Reproduce every line of the data below word for word, but leave the pictures out.
>> START THE RECORDS
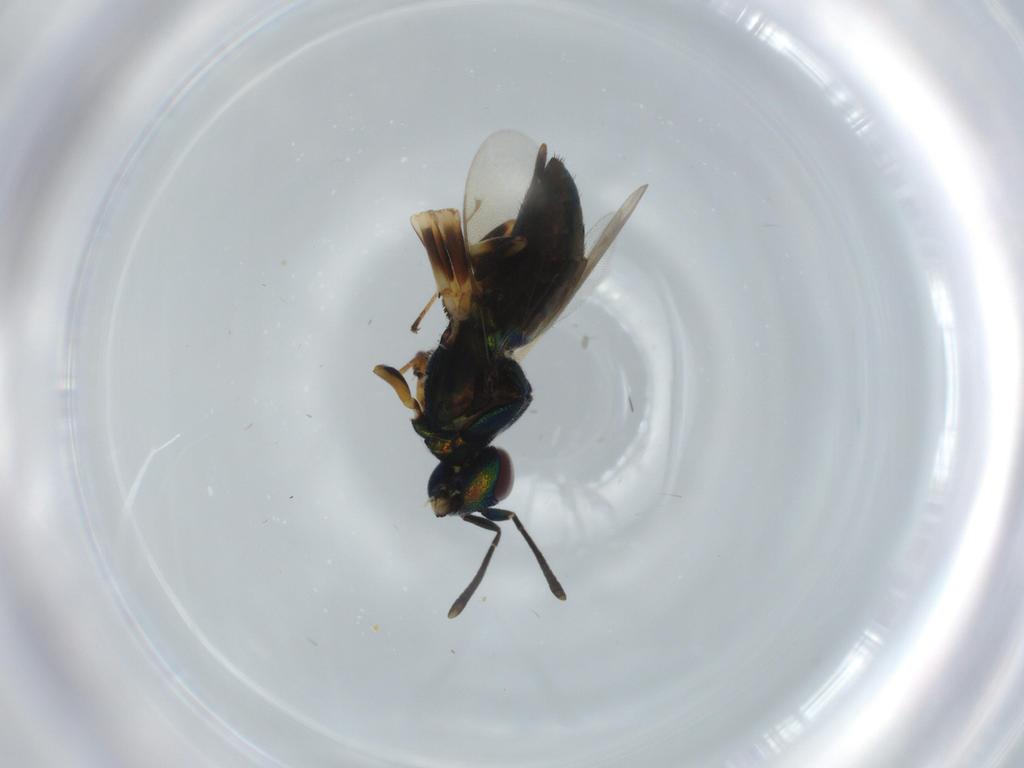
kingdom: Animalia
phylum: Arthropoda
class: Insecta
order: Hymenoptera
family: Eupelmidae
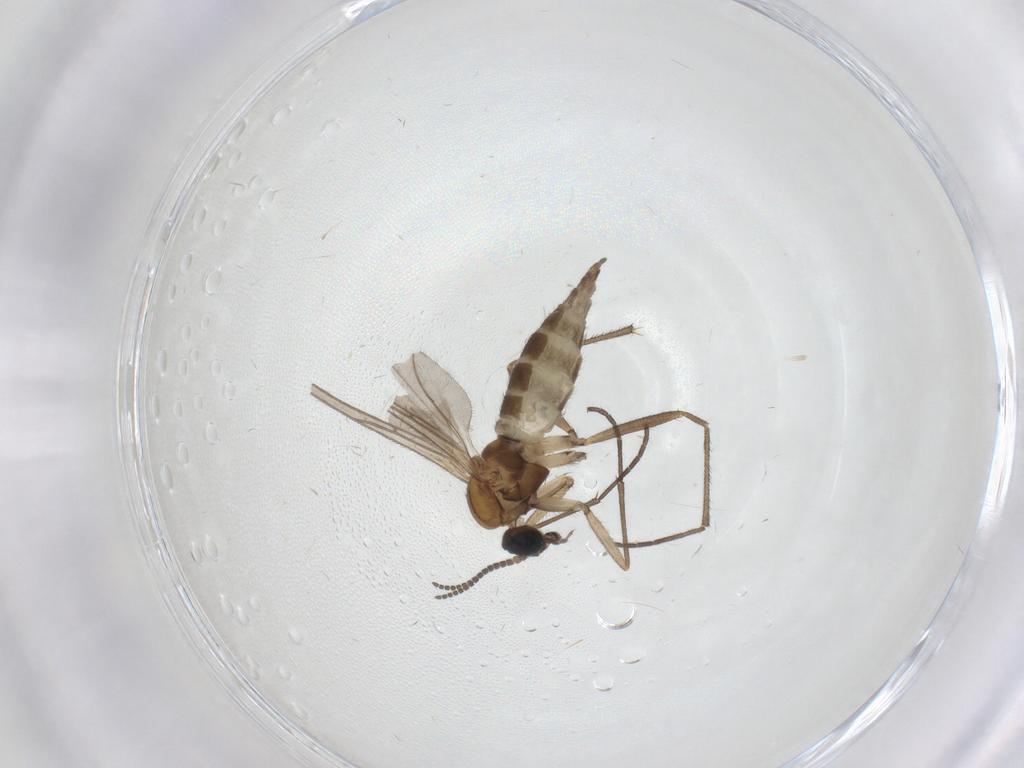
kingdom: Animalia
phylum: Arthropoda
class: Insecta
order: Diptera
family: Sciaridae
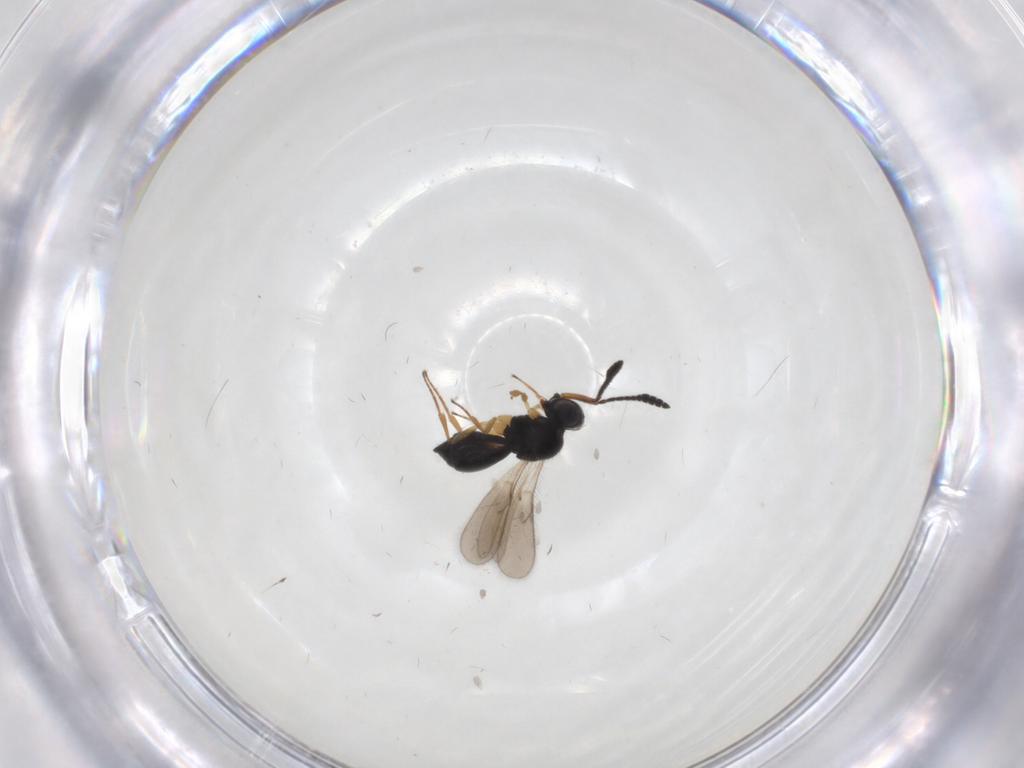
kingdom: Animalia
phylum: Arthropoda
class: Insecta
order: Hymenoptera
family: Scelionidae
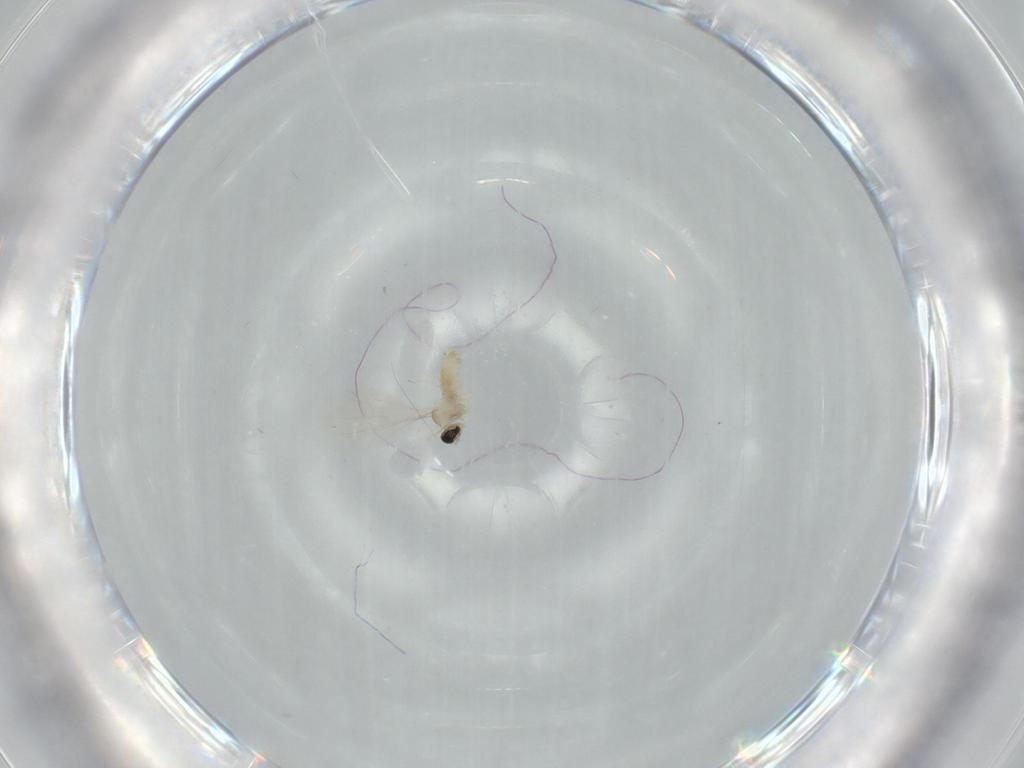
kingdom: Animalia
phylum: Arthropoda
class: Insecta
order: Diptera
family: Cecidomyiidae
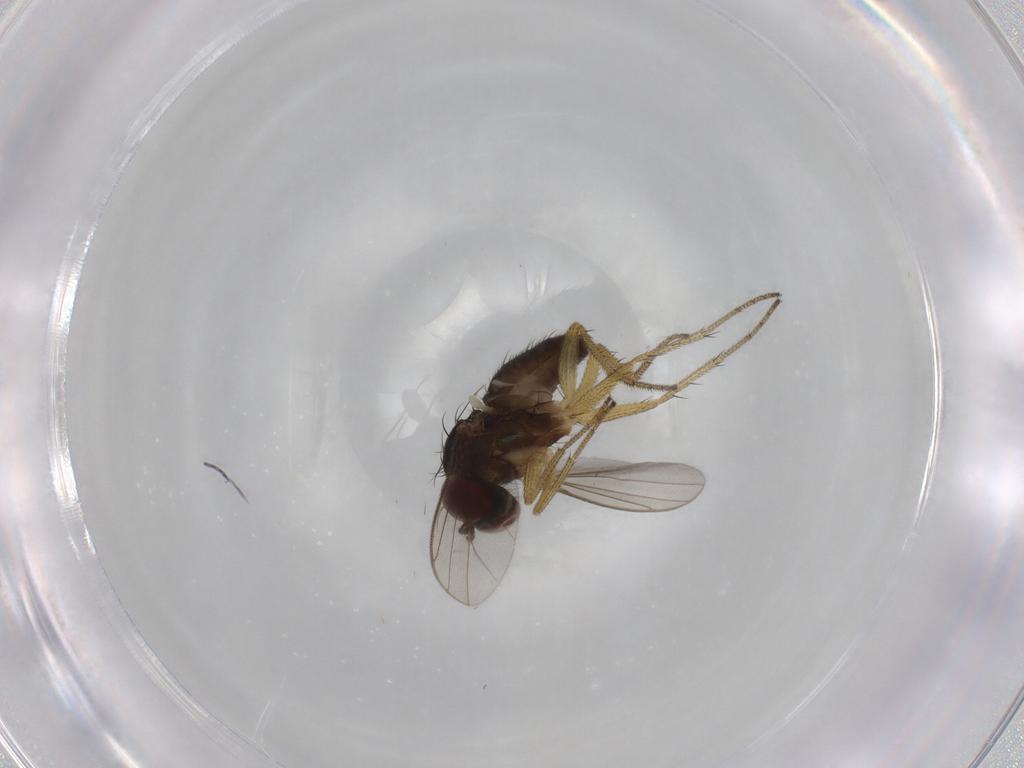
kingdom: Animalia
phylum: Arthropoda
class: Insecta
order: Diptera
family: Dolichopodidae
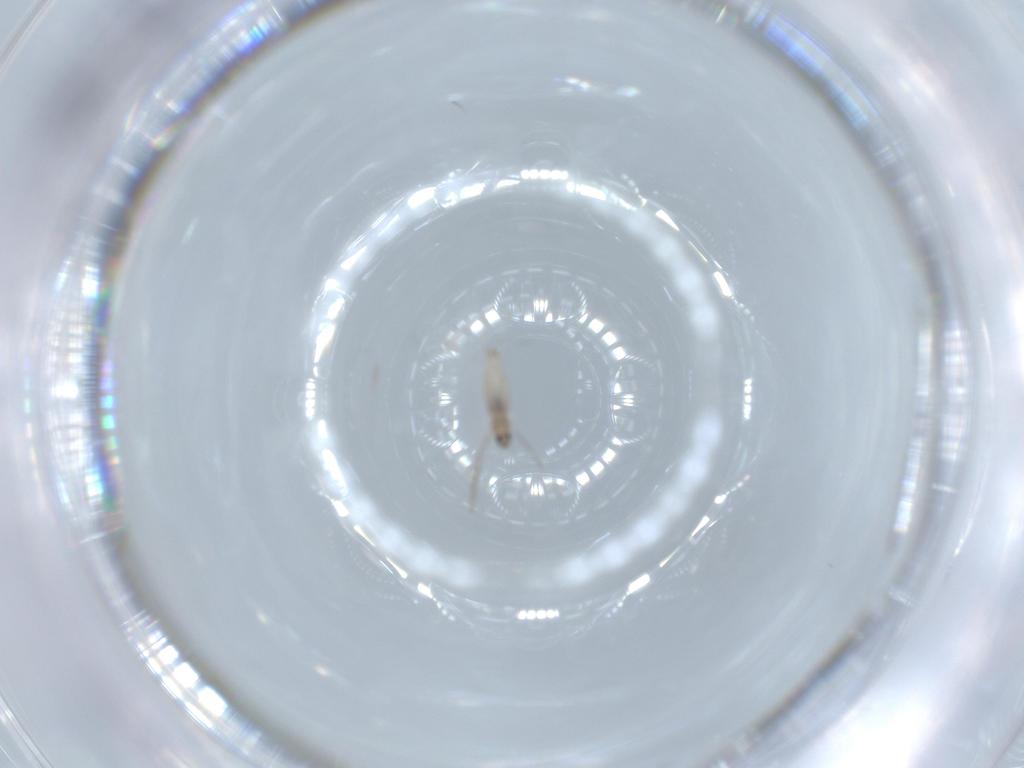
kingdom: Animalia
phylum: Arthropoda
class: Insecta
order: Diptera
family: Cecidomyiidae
>> END THE RECORDS
FINISHED TASK:
kingdom: Animalia
phylum: Arthropoda
class: Insecta
order: Hymenoptera
family: Eupelmidae
kingdom: Animalia
phylum: Arthropoda
class: Insecta
order: Diptera
family: Sciaridae
kingdom: Animalia
phylum: Arthropoda
class: Insecta
order: Hymenoptera
family: Scelionidae
kingdom: Animalia
phylum: Arthropoda
class: Insecta
order: Diptera
family: Cecidomyiidae
kingdom: Animalia
phylum: Arthropoda
class: Insecta
order: Diptera
family: Dolichopodidae
kingdom: Animalia
phylum: Arthropoda
class: Insecta
order: Diptera
family: Cecidomyiidae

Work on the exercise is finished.